> **Supplied text**:
▶

It was the beginning of a nightmare three days for the soldiers who were trailed mercilessly by Saddam's fanatical hitmen.
Meanwhile their comrades powered into the desert in their pinkies to an emergency rendezvous point and called for help, before being flown out of the desert. The two men's jeep was captured by the Iraqis and driven to Mosul and the waiting cameras of al Jazeera.
The soldiers were now privately listed as Missing In Action. Publicly, desperate to protect the men from Saddam Hussein, the MoD insisted all troops were accounted for.
Equipped with M16 rifles, pistols and knives, the two soldiers began fighting a series of running nightime battles in an effort to break free from Iraqi forces. Using a traditional SAS method known as "shoot and scoot" they lay down heavy fire followed by swift withdrawal into the night - leaving the enemy disorientated.
An SAS insider said: "It is one of the things the SAS do best. By hitting the enemy with a fearsome amount of fire they believe they are tackling a larger force than they think."
It had not been the first mission that Big and Monty had been on together. They trained in Belize and Oman and served in the same squadron in Afghanistan.
They realised that their one chance of escape was to make their way towards the deserts in west Iraq hundreds of miles away - the farther away from Mosul, the fewer enemy forces.
By day they struggled to remain hidden. Being in the desert presented profound problems - mostly flat, it offered pitiful cover. It was only at night that they dared to move on. Stopping only briefly to plot their progress with E and E (escape and evasion) maps and a hi-tech global positioning system (GPS), they travelled a total of 60 miles in 72 hours.

◀

> **Explore the material**:
[a] Answer these from the account of the two SAS soldiers' escape, one line each:
(i) To which city was the captured jeep driven?
(ii) What were the two soldiers equipped with?
(iii) What distance did they cover, and over how many hours?
[b] Write the next few paragraphs of the account of the two SAS soldiers' escape, picking up after its final sentence.

[Extracted records]

▶

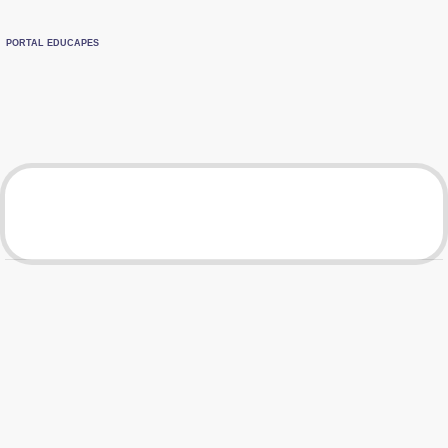
PORTAL EDUCAPES
TOTAL DE VISUALIZAÇÕES
Material
Visualizações
TOTAL DE VISUALIZAÇÕES POR MÊS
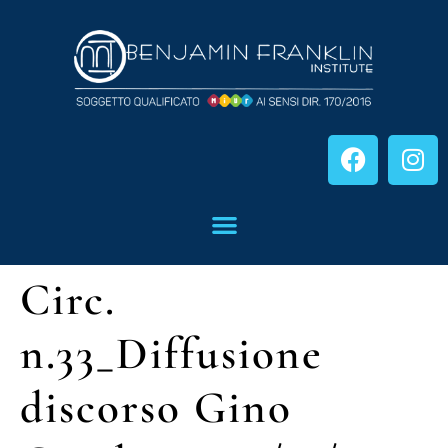
Circ.
n.33_Diffusione
discorso Gino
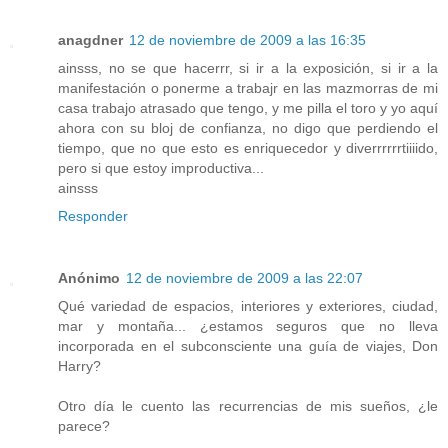
anagdner
12 de noviembre de 2009 a las 16:35
ainsss, no se que hacerrr, si ir a la exposición, si ir a la
manifestación o ponerme a trabajr en las mazmorras de mi
casa trabajo atrasado que tengo, y me pilla el toro y yo aquí
ahora con su bloj de confianza, no digo que perdiendo el
tiempo, que no que esto es enriquecedor y diverrrrrrtiiiido,
pero si que estoy improductiva...
ainsss
Responder
Anónimo
12 de noviembre de 2009 a las 22:07
Qué variedad de espacios, interiores y exteriores, ciudad,
mar y montaña... ¿estamos seguros que no lleva
incorporada en el subconsciente una guía de viajes, Don
Harry?
Otro día le cuento las recurrencias de mis sueños, ¿le
parece?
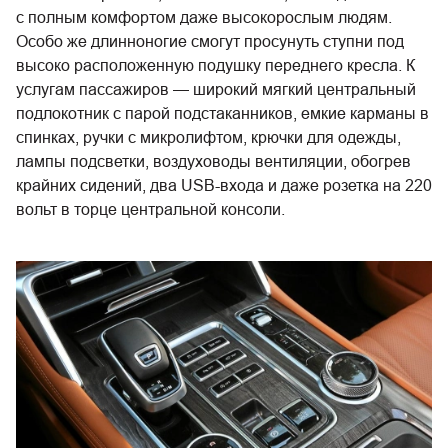
с полным комфортом даже высокорослым людям.
Особо же длинноногие смогут просунуть ступни под
высоко расположенную подушку переднего кресла. К
услугам пассажиров — широкий мягкий центральный
подлокотник с парой подстаканников, емкие карманы в
спинках, ручки с микролифтом, крючки для одежды,
лампы подсветки, воздуховоды вентиляции, обогрев
крайних сидений, два USB-входа и даже розетка на 220
вольт в торце центральной консоли.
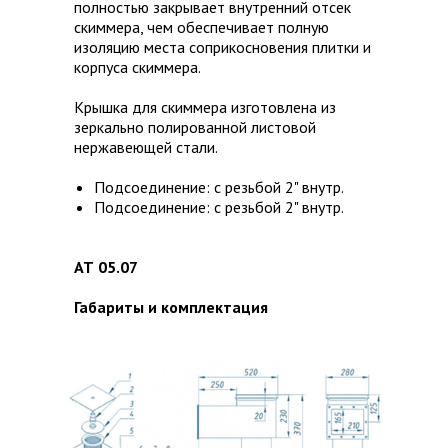
полностью закрывает внутренний отсек
скиммера, ​чем обеспечивает полную
изоляцию места соприкосновения плитки и
корпуса скиммера.
Крышка для скиммера изготовлена из
зеркально полированной листовой
нержавеющей стали.
Подсоединение: с резьбой 2" внутр.
Подсоединение: с резьбой 2" внутр.
АТ 05.07
Габариты и комплектация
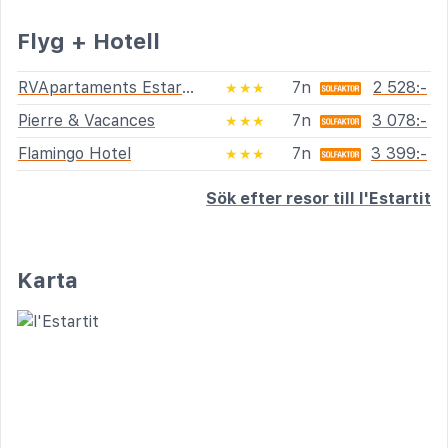
Flyg + Hotell
RVApartaments Estartit Confort
7n
2 528:-
★★★
Pierre & Vacances
7n
3 078:-
★★★
Flamingo Hotel
7n
3 399:-
★★★
Sök efter resor till l'Estartit
Karta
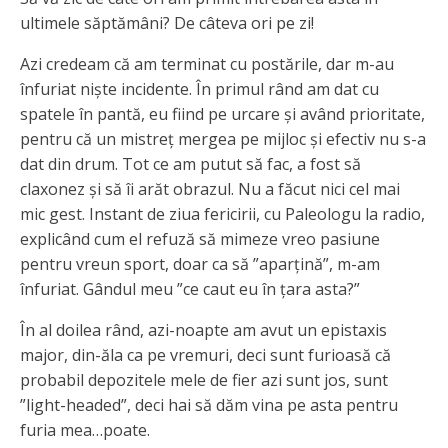
ultimele săptămâni? De câteva ori pe zi!
Azi credeam că am terminat cu postările, dar m-au
înfuriat niște incidente. În primul rând am dat cu
spatele în pantă, eu fiind pe urcare și având prioritate,
pentru că un mistreț mergea pe mijloc și efectiv nu s-a
dat din drum. Tot ce am putut să fac, a fost să
claxonez și să îi arăt obrazul. Nu a făcut nici cel mai
mic gest. Instant de ziua fericirii, cu Paleologu la radio,
explicând cum el refuză să mimeze vreo pasiune
pentru vreun sport, doar ca să ”aparțină”, m-am
înfuriat. Gândul meu ”ce caut eu în țara asta?”
În al doilea rând, azi-noapte am avut un epistaxis
major, din-ăla ca pe vremuri, deci sunt furioasă că
probabil depozitele mele de fier azi sunt jos, sunt
”light-headed”, deci hai să dăm vina pe asta pentru
furia mea…poate.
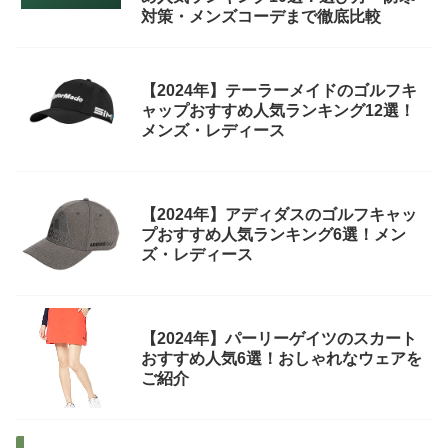
対策・メンズコーデまで徹底比較
【2024年】テーラーメイドのゴルフキ
ャップおすすめ人気ランキング12選！
メンズ・レディース
【2024年】アディダスのゴルフキャッ
プおすすめ人気ランキング6選！メン
ズ・レディース
【2024年】パーリーゲイツのスカート
おすすめ人気6選！おしゃれなウェアを
ご紹介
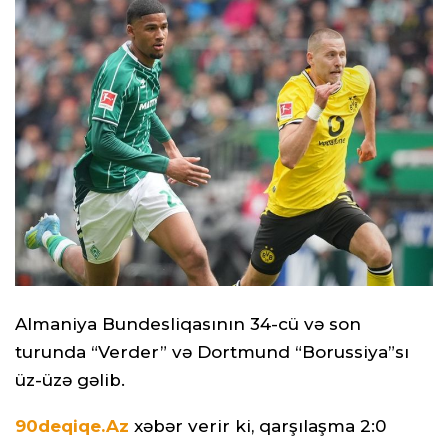
Almaniya Bundesliqasının 34-cü və son
turunda “Verder” və Dortmund “Borussiya”sı
üz-üzə gəlib.
90deqiqe.Az
xəbər verir ki, qarşılaşma 2:0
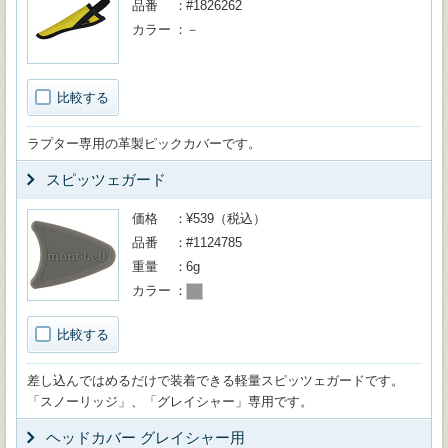
品番
#1826262
カラー
－
比較する
ラプター専用の革製ピックカバーです。
スピッツェガード
価格
¥539（税込）
品番
#1124785
重量
6g
カラー
比較する
差し込んではめるだけで装着できる軽量スピッツェガードです。
「スノーリッジ」、「グレイシャー」専用です。
ヘッドカバー グレイシャー用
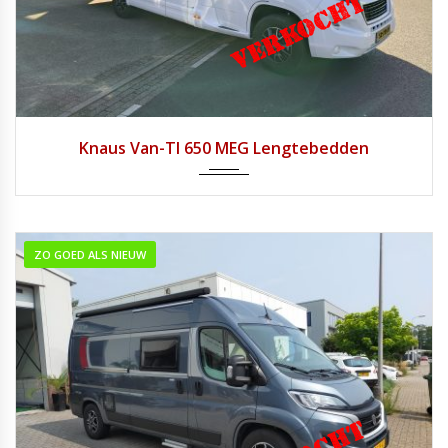
2018
Handg...
19.031
Knaus Van-TI 650 MEG Lengtebedden
ZO GOED ALS NIEUW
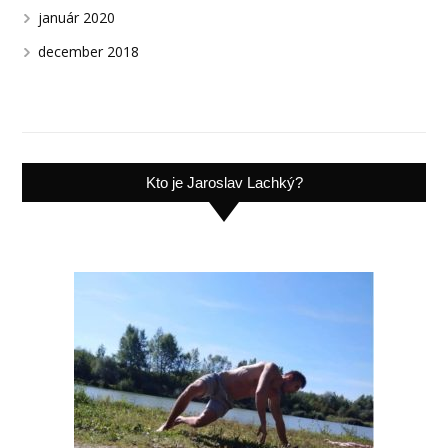
január 2020
december 2018
Kto je Jaroslav Lachký?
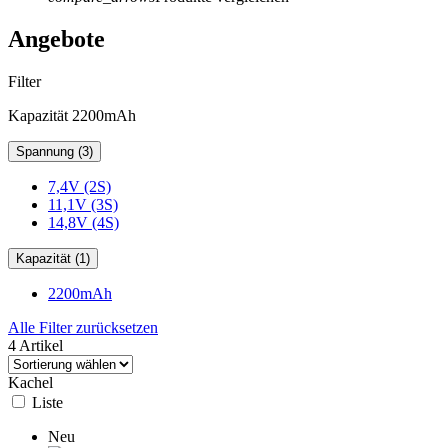
Angebote
Filter
Kapazität 2200mAh
Spannung (3)
7,4V (2S)
11,1V (3S)
14,8V (4S)
Kapazität (1)
2200mAh
Alle Filter zurücksetzen
4 Artikel
Kachel
Liste
Neu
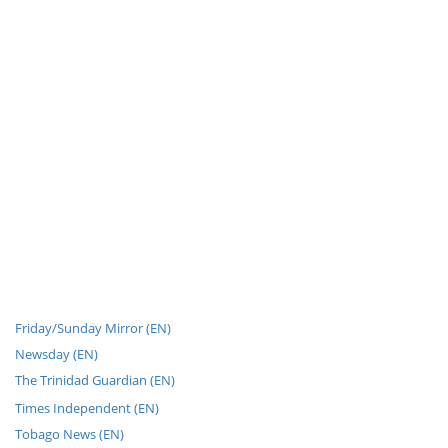
Friday/Sunday Mirror (EN)
Newsday (EN)
The Trinidad Guardian (EN)
Times Independent (EN)
Tobago News (EN)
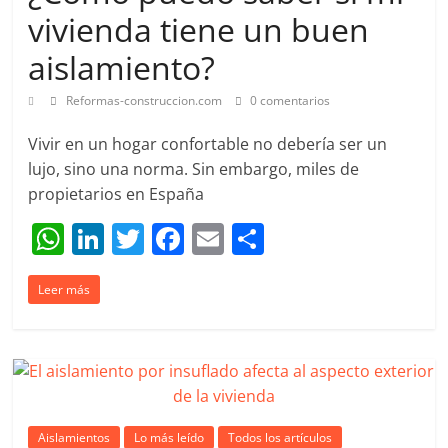
vivienda tiene un buen
aislamiento?
Reformas-construccion.com
0 comentarios
Vivir en un hogar confortable no debería ser un
lujo, sino una norma. Sin embargo, miles de
propietarios en España
W
Li
T
F
E
C
h
n
w
a
m
o
Leer más
at
k
itt
c
ai
m
s
e
er
e
l
p
A
dI
b
ar
p
n
o
tir
p
o
Aislamientos
Lo más leído
Todos los artículos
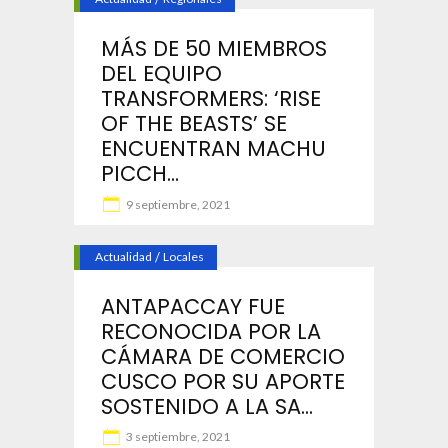
MÁS DE 50 MIEMBROS
DEL EQUIPO
TRANSFORMERS: ‘RISE
OF THE BEASTS’ SE
ENCUENTRAN MACHU
PICCH...
9 septiembre, 2021
Actualidad
/
Locales
ANTAPACCAY FUE
RECONOCIDA POR LA
CÁMARA DE COMERCIO
CUSCO POR SU APORTE
SOSTENIDO A LA SA...
3 septiembre, 2021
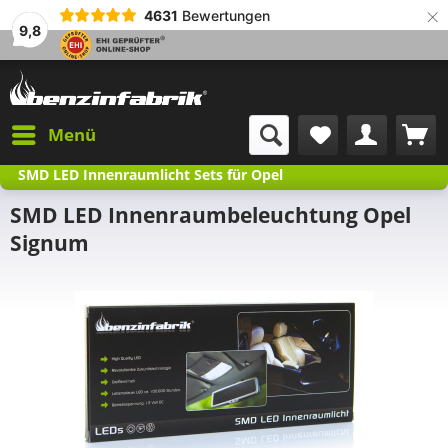
×
4631
Bewertungen
9,8
Menü
SMD LED Innenraumlicht Sets für Opel
SMD LED Innenraumbeleuchtung Opel
Signum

◀

> **Answers to each task**:
[a]
(i) Mosul
(ii) M16 rifles, pistols and knives
(iii) 60 miles in 72 hours

[b]
They lived off minimal cold army rations. Each had three pints of water and had to discipline themselves to a small daily ration.
Meanwhile, their abandoned pinkie made its guest appearance on TV sets worldwide and military chiefs back in Britain waited for the dreaded news that the men had been captured or killed by the Iraqis.
By the end of the second night they were nearing the end of their physical endurance.
Finally, on their third night, the pair decided to use their SARBE communication equipment - a search and rescue beacon which sends out an electronic signal revealing their position which can be picked up by Coalition forces. Later, crouching in the darkness, the two men heard a distant sound they had hoped and prayed for - the whirring sound of a Chinook.
A medical officer tended to them as the aircraft sped to the command centre at a secret location where they were taken to a field hospital to be checked and allowed to rest before their debriefing.
Shortly, both men will fly back to Britain and return to their headquarters in Hereford. But it will not be to a hero's welcome. Already there is an inquiry into how they came to leave behind valuable equipment - which as well as the jeep included a quad bike and rockets.
The episode is set to go down as a sorry one - part of a conflict being dubbed by the SAS as "what war?" because of the unglamorous tasks given to British special forces.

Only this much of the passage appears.